*** Begin section ***

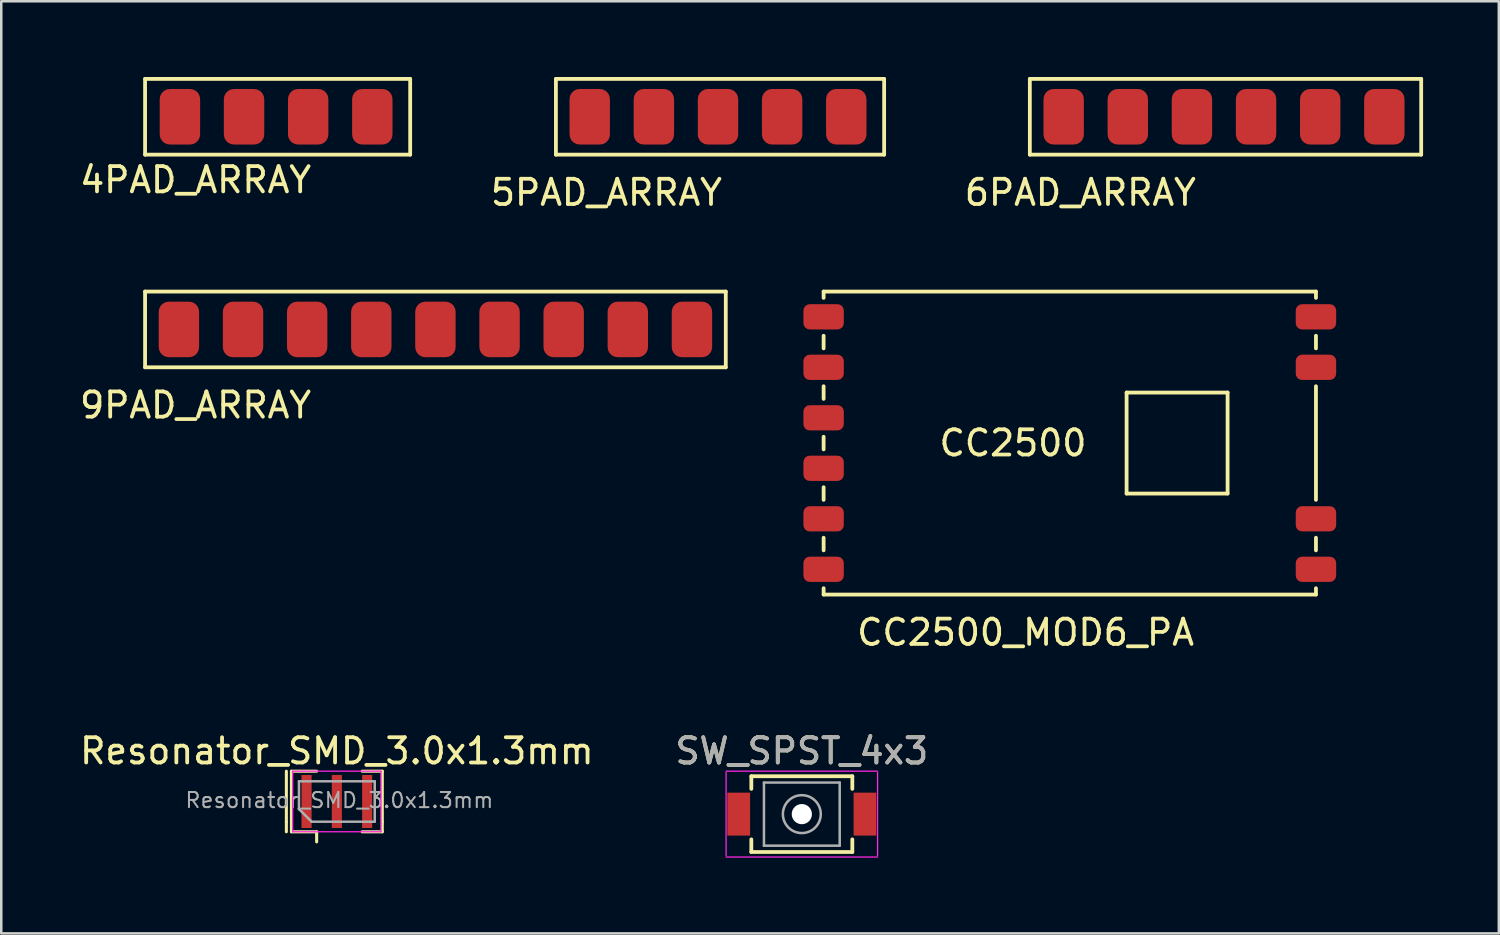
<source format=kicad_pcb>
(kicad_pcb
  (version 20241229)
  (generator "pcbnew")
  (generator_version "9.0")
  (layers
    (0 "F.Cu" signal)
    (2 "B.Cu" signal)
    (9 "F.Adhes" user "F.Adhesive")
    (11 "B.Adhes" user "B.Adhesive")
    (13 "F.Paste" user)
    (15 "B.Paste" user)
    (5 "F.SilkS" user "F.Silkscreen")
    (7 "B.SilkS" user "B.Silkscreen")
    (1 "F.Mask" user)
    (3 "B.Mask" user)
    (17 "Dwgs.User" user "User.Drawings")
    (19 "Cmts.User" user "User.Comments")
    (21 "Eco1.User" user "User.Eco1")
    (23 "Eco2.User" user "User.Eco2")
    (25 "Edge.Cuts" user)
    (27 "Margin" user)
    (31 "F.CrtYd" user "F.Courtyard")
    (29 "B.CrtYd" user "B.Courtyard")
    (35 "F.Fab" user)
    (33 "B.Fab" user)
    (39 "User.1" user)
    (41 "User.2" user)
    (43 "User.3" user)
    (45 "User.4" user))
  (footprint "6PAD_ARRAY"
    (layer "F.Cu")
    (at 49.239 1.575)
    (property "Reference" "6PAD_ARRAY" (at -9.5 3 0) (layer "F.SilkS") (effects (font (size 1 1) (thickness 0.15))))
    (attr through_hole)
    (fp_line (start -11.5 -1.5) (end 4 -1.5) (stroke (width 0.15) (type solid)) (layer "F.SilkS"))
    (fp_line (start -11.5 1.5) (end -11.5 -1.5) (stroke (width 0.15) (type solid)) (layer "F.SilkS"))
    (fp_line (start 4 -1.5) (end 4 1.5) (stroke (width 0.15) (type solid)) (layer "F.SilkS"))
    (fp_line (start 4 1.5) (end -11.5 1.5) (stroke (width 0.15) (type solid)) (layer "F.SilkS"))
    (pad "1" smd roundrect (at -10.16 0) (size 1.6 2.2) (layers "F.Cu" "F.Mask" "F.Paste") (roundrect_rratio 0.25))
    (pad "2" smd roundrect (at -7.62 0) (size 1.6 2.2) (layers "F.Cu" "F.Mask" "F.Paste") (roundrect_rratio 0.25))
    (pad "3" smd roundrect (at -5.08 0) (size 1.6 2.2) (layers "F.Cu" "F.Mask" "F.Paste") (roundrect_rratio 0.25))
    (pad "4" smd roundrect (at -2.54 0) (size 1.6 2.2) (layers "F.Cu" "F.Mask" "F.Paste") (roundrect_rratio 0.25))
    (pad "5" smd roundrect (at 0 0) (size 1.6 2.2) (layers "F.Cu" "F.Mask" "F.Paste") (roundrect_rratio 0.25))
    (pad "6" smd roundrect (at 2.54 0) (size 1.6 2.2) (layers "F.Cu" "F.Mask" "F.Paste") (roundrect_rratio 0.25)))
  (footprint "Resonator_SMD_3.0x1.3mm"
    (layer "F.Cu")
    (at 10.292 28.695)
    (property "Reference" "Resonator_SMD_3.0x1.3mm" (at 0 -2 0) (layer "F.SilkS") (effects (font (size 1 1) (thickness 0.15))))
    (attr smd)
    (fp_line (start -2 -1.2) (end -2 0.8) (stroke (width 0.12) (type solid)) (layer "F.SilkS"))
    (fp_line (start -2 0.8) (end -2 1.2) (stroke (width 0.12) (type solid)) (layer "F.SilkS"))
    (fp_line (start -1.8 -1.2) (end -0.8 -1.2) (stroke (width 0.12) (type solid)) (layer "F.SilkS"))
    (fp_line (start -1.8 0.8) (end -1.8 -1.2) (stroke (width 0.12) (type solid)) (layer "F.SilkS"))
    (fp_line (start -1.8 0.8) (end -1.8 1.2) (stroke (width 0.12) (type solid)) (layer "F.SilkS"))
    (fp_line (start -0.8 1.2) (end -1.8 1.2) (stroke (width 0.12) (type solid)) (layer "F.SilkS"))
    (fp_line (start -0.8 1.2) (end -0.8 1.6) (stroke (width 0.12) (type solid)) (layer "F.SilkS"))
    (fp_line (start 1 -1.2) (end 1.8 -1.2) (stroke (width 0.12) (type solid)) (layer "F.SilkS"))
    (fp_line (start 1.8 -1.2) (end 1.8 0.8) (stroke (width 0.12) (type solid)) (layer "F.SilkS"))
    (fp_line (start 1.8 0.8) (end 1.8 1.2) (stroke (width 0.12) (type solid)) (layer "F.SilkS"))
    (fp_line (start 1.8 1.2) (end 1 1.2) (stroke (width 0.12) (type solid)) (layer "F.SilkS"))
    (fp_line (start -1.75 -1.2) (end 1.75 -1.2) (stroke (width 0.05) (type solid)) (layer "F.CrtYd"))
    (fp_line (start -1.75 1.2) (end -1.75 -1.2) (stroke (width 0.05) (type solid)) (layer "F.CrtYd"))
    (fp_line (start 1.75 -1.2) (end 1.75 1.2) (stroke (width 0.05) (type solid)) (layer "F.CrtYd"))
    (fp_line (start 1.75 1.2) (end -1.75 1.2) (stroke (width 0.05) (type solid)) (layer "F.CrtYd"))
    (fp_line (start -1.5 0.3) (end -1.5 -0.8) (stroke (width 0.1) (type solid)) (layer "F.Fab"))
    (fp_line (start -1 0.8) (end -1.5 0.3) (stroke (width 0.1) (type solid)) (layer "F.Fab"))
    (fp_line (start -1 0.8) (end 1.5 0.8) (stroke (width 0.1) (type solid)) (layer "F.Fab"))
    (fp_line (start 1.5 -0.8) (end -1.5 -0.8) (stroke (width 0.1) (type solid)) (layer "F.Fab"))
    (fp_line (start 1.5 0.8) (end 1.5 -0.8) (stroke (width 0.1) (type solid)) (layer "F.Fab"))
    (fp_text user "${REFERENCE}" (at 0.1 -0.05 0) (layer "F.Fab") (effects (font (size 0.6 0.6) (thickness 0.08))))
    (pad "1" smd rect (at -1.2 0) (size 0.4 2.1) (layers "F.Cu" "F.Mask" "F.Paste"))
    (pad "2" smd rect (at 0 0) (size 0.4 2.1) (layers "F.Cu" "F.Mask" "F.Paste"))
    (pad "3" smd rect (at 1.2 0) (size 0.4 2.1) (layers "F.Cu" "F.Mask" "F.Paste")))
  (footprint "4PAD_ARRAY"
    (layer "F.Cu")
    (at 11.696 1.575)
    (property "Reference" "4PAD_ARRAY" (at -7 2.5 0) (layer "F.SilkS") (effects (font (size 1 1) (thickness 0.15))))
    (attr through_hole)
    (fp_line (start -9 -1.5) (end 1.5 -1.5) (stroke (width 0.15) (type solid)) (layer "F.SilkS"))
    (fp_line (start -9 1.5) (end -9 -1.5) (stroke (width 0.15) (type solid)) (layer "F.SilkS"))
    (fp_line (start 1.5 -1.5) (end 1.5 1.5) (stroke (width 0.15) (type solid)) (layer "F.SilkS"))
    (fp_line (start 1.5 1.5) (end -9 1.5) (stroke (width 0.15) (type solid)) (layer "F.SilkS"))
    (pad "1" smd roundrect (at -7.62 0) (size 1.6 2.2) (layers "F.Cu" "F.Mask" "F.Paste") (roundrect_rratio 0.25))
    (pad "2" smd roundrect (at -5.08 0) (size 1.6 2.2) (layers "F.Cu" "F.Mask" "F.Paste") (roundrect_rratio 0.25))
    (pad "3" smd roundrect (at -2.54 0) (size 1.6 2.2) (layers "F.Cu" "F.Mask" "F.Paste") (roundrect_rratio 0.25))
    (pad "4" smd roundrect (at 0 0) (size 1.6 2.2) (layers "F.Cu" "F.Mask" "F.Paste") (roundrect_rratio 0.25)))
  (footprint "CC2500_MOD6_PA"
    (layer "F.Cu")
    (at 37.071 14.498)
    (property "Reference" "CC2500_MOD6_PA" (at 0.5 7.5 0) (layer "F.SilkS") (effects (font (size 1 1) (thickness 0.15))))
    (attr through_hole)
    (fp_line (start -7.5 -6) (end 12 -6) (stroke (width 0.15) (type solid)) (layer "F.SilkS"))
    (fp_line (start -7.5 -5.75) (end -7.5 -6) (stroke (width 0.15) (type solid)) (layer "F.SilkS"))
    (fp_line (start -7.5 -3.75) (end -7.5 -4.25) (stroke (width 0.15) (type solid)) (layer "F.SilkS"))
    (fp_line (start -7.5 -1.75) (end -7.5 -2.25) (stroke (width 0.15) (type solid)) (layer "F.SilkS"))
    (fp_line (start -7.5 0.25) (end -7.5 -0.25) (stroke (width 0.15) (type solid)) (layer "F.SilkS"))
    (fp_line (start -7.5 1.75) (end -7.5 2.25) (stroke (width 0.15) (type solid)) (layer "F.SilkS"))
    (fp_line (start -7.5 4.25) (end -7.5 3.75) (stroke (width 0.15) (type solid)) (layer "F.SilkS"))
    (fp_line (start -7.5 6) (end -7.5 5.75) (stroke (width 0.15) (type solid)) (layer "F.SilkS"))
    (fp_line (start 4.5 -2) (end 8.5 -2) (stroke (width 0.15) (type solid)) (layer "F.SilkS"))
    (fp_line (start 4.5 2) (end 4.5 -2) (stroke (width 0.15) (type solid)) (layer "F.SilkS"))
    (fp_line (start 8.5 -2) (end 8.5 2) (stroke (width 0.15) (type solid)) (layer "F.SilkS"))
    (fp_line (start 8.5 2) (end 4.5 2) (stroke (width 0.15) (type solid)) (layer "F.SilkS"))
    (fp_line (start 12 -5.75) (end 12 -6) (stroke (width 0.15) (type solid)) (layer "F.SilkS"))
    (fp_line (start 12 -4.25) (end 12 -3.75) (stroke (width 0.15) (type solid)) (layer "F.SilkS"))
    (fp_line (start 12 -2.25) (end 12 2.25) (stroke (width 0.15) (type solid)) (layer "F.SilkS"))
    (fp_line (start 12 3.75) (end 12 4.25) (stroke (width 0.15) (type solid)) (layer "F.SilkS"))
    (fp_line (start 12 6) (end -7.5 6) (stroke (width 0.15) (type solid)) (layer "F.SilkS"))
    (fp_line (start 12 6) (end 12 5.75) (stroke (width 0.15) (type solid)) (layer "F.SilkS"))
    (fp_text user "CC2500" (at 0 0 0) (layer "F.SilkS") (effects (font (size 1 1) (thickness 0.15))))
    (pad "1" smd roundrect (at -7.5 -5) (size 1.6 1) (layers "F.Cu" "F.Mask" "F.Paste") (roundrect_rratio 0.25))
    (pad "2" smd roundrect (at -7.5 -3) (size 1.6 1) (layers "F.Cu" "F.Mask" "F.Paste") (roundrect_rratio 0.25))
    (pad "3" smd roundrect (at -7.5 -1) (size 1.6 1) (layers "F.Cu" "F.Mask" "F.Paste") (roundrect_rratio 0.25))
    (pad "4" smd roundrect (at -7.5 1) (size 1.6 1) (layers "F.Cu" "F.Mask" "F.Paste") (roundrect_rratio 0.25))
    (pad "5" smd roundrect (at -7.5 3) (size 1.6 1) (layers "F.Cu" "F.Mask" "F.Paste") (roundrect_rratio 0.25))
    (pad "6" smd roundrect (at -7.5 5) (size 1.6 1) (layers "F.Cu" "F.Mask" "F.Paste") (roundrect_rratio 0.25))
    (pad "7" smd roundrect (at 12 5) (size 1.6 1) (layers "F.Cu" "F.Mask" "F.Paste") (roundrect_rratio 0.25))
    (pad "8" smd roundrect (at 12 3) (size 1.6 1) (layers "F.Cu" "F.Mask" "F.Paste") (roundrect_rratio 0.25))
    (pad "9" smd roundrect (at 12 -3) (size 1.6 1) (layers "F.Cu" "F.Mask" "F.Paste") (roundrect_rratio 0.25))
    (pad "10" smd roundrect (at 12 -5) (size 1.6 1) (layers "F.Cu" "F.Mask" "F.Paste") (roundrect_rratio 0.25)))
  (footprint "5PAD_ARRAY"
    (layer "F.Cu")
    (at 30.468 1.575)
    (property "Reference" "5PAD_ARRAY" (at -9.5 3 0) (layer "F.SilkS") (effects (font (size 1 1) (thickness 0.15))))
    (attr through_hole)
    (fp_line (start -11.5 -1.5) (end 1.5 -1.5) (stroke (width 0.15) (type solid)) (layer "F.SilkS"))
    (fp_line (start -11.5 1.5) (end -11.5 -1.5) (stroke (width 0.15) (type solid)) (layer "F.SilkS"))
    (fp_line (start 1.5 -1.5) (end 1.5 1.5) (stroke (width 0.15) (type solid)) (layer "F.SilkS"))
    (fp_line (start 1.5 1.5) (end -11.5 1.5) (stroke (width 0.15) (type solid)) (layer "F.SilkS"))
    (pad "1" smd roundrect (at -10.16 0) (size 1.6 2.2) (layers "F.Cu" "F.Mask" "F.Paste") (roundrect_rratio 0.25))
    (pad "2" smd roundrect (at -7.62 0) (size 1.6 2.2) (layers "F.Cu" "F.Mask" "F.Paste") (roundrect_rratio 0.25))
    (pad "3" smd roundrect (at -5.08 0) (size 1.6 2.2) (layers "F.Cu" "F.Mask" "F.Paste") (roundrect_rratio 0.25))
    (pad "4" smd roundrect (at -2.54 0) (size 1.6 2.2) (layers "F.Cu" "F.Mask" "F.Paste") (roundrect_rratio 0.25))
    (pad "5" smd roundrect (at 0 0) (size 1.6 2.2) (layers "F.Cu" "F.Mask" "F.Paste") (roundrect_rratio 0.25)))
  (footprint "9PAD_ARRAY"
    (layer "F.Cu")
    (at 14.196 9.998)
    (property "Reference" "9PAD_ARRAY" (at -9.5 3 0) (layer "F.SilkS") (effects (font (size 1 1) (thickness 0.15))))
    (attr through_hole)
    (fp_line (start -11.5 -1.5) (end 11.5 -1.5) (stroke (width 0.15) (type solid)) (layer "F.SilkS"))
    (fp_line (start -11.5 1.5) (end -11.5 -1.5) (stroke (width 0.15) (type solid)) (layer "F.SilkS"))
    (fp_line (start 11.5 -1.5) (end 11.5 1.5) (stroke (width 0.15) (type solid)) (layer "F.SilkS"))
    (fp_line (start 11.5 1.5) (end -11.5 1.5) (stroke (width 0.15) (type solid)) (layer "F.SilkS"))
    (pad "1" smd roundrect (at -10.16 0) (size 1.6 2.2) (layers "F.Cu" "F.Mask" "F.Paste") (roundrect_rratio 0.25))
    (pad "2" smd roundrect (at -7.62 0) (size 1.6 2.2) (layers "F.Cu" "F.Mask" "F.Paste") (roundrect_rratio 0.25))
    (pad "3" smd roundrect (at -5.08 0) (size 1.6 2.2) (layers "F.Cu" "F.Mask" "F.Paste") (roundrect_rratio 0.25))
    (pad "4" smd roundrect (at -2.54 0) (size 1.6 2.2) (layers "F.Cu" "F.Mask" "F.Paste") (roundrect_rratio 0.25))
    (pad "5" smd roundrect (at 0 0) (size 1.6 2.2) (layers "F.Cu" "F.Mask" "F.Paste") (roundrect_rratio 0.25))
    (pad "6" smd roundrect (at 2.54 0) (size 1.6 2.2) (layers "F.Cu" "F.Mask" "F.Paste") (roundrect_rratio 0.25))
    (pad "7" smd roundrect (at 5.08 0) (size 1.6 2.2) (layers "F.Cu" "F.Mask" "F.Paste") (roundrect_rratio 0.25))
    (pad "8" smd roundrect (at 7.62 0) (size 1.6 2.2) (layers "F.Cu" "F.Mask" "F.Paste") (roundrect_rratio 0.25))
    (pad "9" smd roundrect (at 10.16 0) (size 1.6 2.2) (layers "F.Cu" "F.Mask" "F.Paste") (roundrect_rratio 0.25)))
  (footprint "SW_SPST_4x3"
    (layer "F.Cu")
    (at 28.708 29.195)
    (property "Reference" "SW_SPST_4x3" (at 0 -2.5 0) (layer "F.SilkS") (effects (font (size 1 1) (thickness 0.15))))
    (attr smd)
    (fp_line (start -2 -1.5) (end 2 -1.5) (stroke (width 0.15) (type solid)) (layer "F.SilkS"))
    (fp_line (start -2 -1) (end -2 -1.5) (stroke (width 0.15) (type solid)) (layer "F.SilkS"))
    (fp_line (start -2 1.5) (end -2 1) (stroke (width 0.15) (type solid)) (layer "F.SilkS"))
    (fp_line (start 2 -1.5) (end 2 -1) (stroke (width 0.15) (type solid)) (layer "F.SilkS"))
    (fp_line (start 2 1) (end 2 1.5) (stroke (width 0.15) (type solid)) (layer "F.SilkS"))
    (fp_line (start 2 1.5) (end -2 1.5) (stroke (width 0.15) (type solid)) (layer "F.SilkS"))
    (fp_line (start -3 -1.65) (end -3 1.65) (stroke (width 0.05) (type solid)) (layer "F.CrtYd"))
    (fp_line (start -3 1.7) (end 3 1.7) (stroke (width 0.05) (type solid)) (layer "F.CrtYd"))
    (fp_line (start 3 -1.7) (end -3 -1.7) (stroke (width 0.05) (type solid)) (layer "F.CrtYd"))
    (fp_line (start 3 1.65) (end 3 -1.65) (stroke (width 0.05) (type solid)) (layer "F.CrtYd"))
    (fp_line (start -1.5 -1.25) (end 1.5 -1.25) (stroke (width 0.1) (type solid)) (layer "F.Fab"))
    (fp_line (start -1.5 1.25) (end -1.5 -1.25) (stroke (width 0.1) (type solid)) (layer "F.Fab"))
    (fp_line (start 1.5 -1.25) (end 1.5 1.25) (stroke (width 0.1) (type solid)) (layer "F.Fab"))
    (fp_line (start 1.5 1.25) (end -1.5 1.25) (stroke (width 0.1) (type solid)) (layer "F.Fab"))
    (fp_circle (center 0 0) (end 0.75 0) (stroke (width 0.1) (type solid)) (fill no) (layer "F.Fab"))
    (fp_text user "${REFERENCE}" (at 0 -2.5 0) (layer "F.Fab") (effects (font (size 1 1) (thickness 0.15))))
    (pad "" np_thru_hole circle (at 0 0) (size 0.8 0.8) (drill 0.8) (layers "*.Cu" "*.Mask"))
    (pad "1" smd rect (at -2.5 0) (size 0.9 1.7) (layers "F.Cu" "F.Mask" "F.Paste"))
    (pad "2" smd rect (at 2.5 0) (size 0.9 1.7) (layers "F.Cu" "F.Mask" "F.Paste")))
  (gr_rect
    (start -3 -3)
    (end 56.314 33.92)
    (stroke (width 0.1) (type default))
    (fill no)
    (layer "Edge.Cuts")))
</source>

*** End section ***

• **Task goal**
Your task is to restate, word for word, each line from the one that includes "(stroke (width 0.1) (type default))" to the end of the records, with both ends included and nothing else.

• **Answer area**
    (stroke (width 0.1) (type default))
    (fill no)
    (layer "Edge.Cuts")))
</source>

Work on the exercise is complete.